SastBench: A Benchmark for Testing Agentic SAST Triage

TL;DR

SastBench is a new benchmark that evaluates the effectiveness of agents in triaging SAST tool findings, combining real vulnerabilities with false positives to better reflect real-world cybersecurity challenges.

Contribution

The paper introduces SastBench, a novel benchmark for testing SAST triage agents using real CVEs and filtered findings, addressing limitations of existing benchmarks.

Findings

Different agents show varying performance on SastBench.

The benchmark reveals strengths and weaknesses of current SAST triage methods.

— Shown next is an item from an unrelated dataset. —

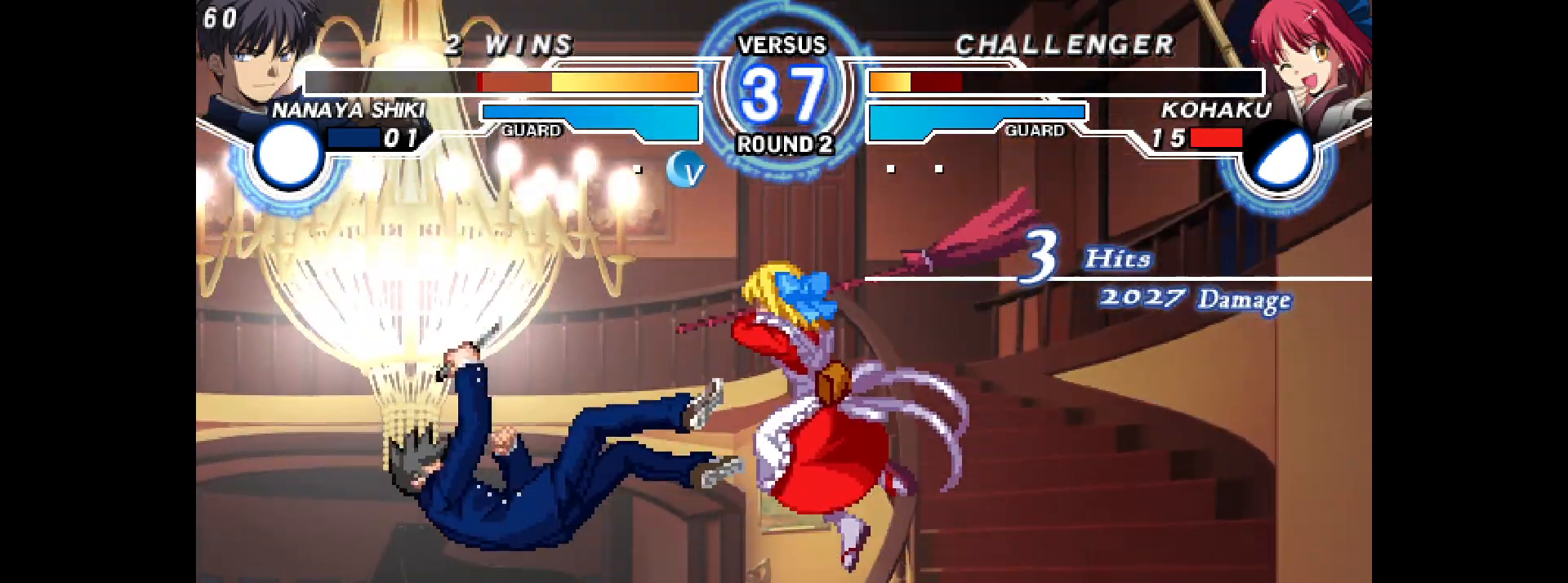
{"dt_ms": 500, "buttons": ["DPAD_LEFT"], "events": [[83, "CIRCLE", "up"], [167, "R2", "down"], [233, "R2", "up"], [383, "DPAD_LEFT", "down"], [417, "DPAD_UP", "down"], [467, "DPAD_UP", "up"]]}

Analysis guides future development of more effective triage agents.

Abstract

SAST (Static Application Security Testing) tools are among the most widely used techniques in defensive cybersecurity, employed by commercial and non-commercial organizations to identify potential vulnerabilities in software. Despite their great utility, they generate numerous false positives, requiring costly manual filtering (aka triage). While LLM-powered agents show promise for automating cybersecurity tasks, existing benchmarks fail to emulate real-world SAST finding distributions. We introduce SastBench, a benchmark for evaluating SAST triage agents that combines real CVEs as true positives with filtered SAST tool findings as approximate false positives. SastBench features an agent-agnostic design. We evaluate different agents on the benchmark and present a comparative analysis of their performance, provide a detailed analysis of the dataset, and discuss the implications for future development.